Cada 22 de noviembre el calendario nos recuerda que es Día de la Música, en homenaje a Santa Cecilia, aquella mujer que, según cuentan las crónicas, murió alrededor del año 180, cantando a Dios mientras todo a su alrededor se desmoronaba.
Uno podría decir que, ya en aquella época, se estrenaba el primer “unplugged” de la historia: sin micrófonos, sin autotune y, sobre todo, sin necesidad que un productor la convenciera de que el tema necesitaba “más beat”.
Hoy, tantos siglos después, no hace falta ser santo para dedicarse a la música, pero quizá sí haga falta un poco de paciencia. Porque si algo muestra este día es la extraña convivencia entre lo que fuimos, lo que somos y lo que escuchamos.
En un rincón del país todavía suenan bombos, que marcan chacareras de patio con esa mezcla de zapateo, tierra y madrugada que no necesita presentación. La música tradicional argentina no vive en museos: vive en las peñas, en los festivales, en los patios de tierra húmeda donde alguien siempre conoce a alguien que toca la guitarra “como los de antes”.
Y mientras tanto, en otro rincón -uno más urbano, más iluminado, más lleno de cables y pantallas- reina el reggaetón, el rap y todos esos géneros donde la poesía suele entrar de incógnito y donde el bajo hace temblar vidrios y convicciones. Para muchos jóvenes, ahí está la banda sonora de su tiempo: ritmos rápidos, letras pegadizas y poco profundas y la garantía de que el cuerpo, por más que se resista, tarde o temprano se mueve.

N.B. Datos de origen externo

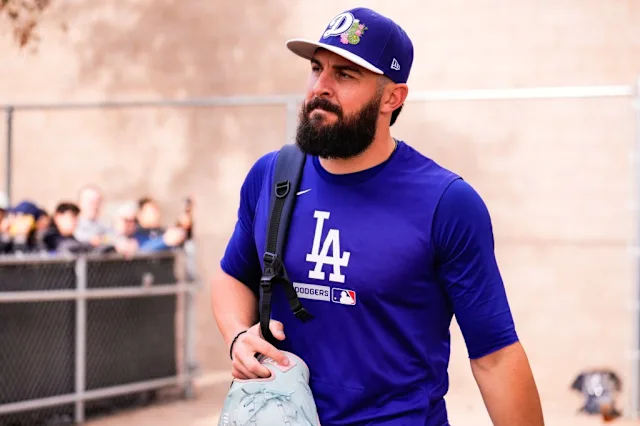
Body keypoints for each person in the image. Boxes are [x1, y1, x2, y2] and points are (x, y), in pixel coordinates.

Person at [211, 7, 544, 426]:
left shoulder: (446, 203)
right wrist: (237, 336)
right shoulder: (272, 176)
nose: (321, 86)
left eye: (345, 75)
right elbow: (232, 276)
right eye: (317, 68)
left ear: (392, 98)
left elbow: (495, 357)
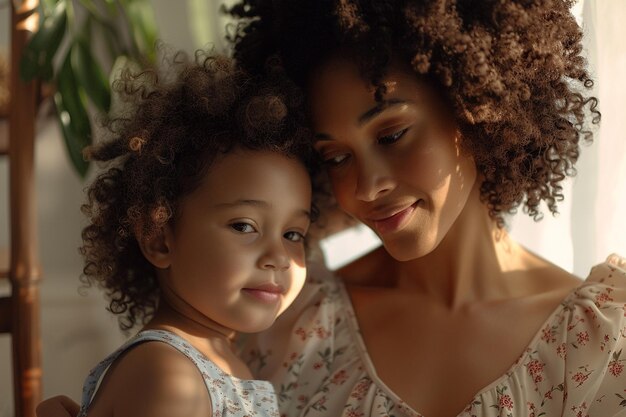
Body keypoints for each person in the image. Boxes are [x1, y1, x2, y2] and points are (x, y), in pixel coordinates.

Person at [39, 1, 626, 417]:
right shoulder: (283, 323)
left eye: (392, 135)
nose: (367, 186)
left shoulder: (603, 347)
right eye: (336, 158)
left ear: (478, 108)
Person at [38, 51, 318, 417]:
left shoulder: (217, 363)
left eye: (294, 234)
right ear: (159, 239)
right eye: (244, 226)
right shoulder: (167, 373)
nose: (279, 257)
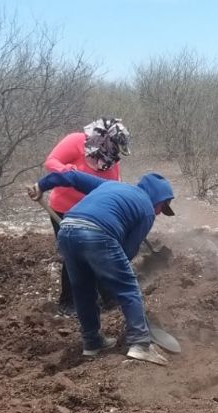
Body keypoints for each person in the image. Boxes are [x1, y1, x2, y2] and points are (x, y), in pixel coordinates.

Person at [27, 170, 175, 365]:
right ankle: (140, 343)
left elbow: (72, 176)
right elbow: (127, 251)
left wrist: (42, 185)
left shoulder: (109, 185)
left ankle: (92, 342)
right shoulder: (147, 209)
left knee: (82, 290)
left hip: (67, 230)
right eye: (161, 207)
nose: (158, 213)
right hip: (97, 234)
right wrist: (110, 273)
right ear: (158, 198)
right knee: (129, 287)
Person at [45, 118, 131, 316]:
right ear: (104, 140)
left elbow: (112, 188)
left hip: (91, 214)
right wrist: (67, 172)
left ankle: (109, 297)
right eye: (114, 146)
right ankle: (68, 302)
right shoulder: (75, 141)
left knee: (100, 250)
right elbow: (51, 162)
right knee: (73, 254)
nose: (116, 152)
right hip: (63, 209)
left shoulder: (111, 162)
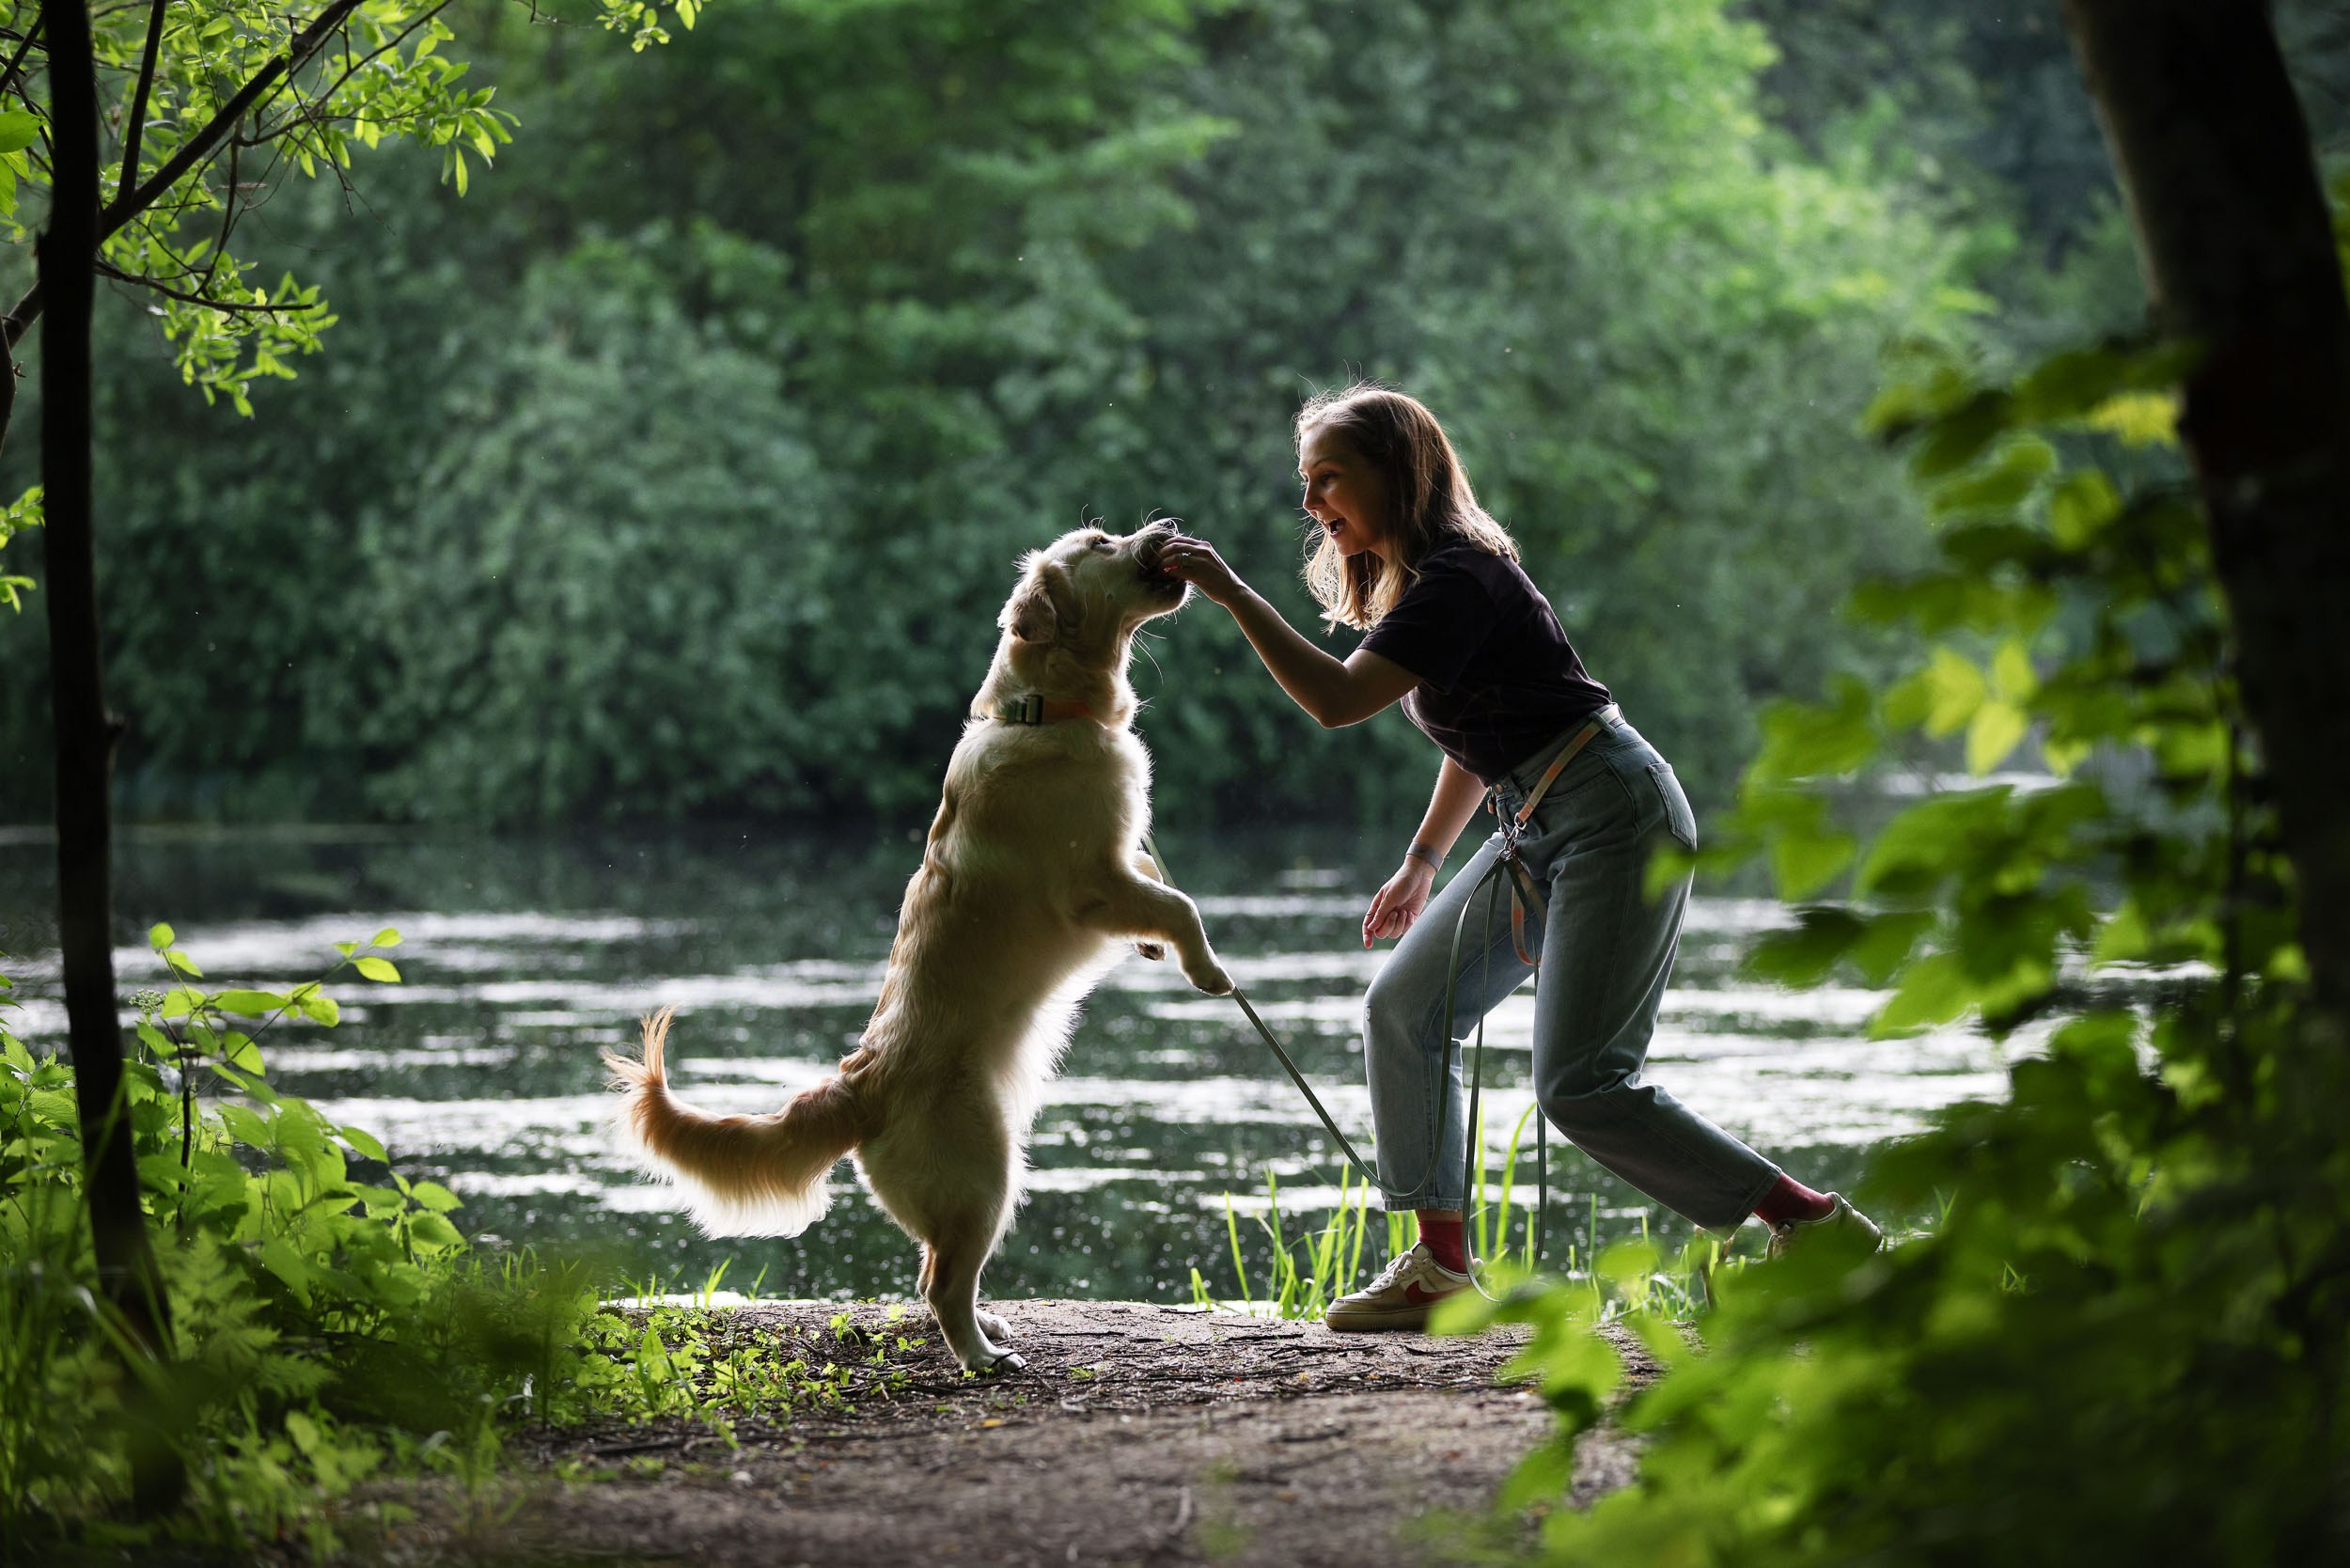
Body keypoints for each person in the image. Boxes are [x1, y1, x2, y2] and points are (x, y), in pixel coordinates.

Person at [1158, 384, 1880, 1331]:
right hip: (1533, 820)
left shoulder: (1461, 577)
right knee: (1404, 1011)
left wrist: (1231, 593)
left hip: (1614, 815)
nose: (1309, 502)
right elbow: (1477, 738)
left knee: (1582, 1085)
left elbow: (1335, 702)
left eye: (1327, 478)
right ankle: (1440, 1269)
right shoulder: (1426, 584)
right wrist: (1423, 860)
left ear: (1396, 472)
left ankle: (1810, 1222)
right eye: (1306, 482)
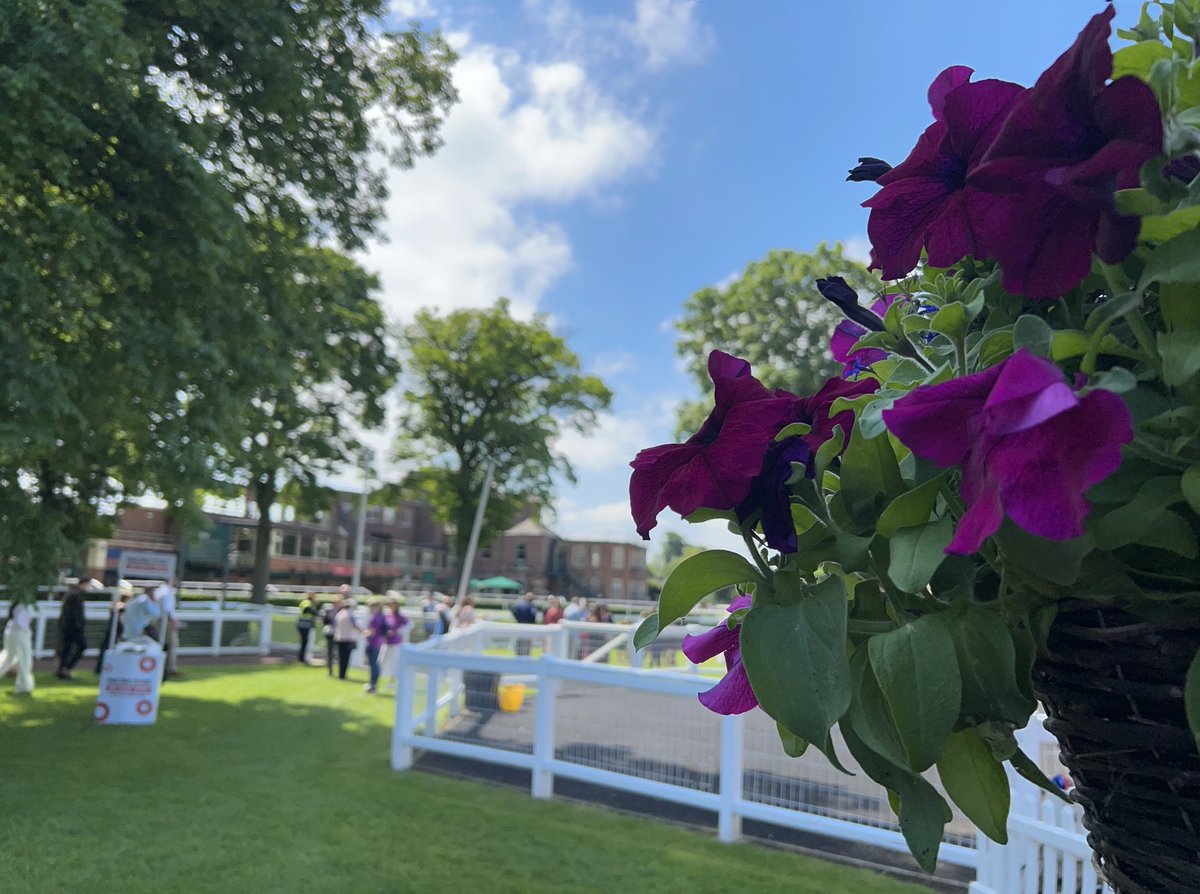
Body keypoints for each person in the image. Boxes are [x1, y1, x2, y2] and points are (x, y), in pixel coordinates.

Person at [56, 580, 90, 679]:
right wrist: (79, 625)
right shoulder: (76, 595)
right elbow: (75, 613)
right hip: (73, 627)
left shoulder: (72, 594)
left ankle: (62, 669)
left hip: (67, 626)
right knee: (81, 646)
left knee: (66, 648)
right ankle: (66, 668)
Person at [0, 601, 35, 694]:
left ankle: (24, 685)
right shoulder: (24, 606)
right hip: (20, 635)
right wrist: (27, 629)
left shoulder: (16, 605)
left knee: (8, 658)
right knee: (24, 661)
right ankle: (24, 686)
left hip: (10, 632)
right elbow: (21, 623)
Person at [379, 598, 410, 691]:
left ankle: (392, 682)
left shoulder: (400, 616)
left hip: (395, 643)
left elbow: (409, 625)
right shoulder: (388, 615)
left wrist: (397, 632)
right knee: (381, 661)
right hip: (386, 642)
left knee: (394, 663)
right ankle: (377, 679)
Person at [95, 584, 126, 674]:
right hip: (116, 631)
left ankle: (99, 668)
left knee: (105, 650)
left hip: (111, 631)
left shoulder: (114, 606)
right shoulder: (121, 607)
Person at [154, 577, 180, 678]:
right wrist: (174, 622)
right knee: (171, 644)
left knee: (161, 644)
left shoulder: (159, 590)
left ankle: (163, 668)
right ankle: (170, 669)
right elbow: (168, 609)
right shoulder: (168, 591)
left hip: (157, 620)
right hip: (165, 621)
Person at [333, 596, 360, 680]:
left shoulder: (340, 613)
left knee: (341, 657)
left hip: (339, 638)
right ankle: (343, 675)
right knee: (346, 658)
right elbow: (356, 625)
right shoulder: (350, 614)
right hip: (348, 638)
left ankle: (340, 674)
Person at [323, 590, 344, 676]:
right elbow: (325, 621)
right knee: (330, 652)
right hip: (330, 632)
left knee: (339, 653)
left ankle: (339, 671)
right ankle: (330, 671)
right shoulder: (329, 610)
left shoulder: (342, 611)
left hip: (339, 634)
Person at [296, 591, 320, 664]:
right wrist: (317, 613)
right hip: (303, 625)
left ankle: (302, 658)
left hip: (305, 625)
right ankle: (301, 659)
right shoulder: (306, 602)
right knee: (304, 642)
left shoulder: (310, 603)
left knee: (304, 642)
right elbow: (307, 609)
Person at [511, 591, 537, 655]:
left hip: (520, 626)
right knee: (526, 646)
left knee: (519, 644)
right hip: (528, 628)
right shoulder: (532, 606)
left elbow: (513, 609)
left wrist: (518, 619)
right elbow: (533, 616)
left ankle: (518, 655)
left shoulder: (519, 605)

Ambos mundos pueden coexistir, aunque a veces se miren de reojo. Y no sin ironías: la chacarera, que nació como un baile de encuentro, parece hoy más compuesta que varias letras contemporáneas que repiten “mami” con más entusiasmo que diccionario. A su vez, el reggaetón. ese villano perfecto para los nostálgicos, tiene algo que la música tradicional siempre valoró: la capacidad de reunir gente, de generar comunidad, de decir “estamos acá”, aunque nadie sepa muy bien qué hacemos.
La música, al final, es territorio de mezcla. No es casual que muchos músicos jóvenes de folclore incluyan bases electrónicas o que los productores urbanos se animen a poner violines, bombos o guitarras criollas en sus tracks. Si uno mira con atención, la frontera entre lo tradicional y lo actual no es muro: es zamba con trap, chacarera con beat, y reggaetón que, cada tanto, intenta rimar algo más que “ella baila sola”.
La música cambia como cambiamos nosotros. Que una chacarera puede decir más de una provincia que cualquier slogan turístico, y que un género moderno puede ser la excusa para que miles de pibes se animen a hacer música, aunque sea desde un celular.
¿Que algunas letras podrían tener una segunda lectura antes de salir al mundo? Sin dudas. ¿Que algunas chacareras podrían renovarse un poco sin perder esencia? También. Pero la música es eso: una conversación permanente entre tiempos, ritmos y generaciones. Una charla donde nadie tiene toda la razón, pero todos tienen algo para decir.
La música nos convoca con la misma idea que inspiró a Santa Cecilia: la música sostiene incluso cuando el mundo se vuelve ruido. Puede curar, puede unir, puede molestar, a veces todo al mismo tiempo, pero siempre nos acompaña.
Así que celebremos: con bombo o con parlante portátil, con guitarra criolla o con beat caribeño, con huayno, trap, cumbia, rap o chamamé. La música, esa compañera que no pide permiso, merece su día. Y nosotros merecemos seguir escuchándola, aunque cada tanto nos obligue a preguntarnos cómo logró viralizarse esa letra.
Porque si algo está claro es que la música cambia. Pero el placer de escuchar, por suerte, sigue afinado. ¿O acaso hay mejor crítica que la que se puede bailar?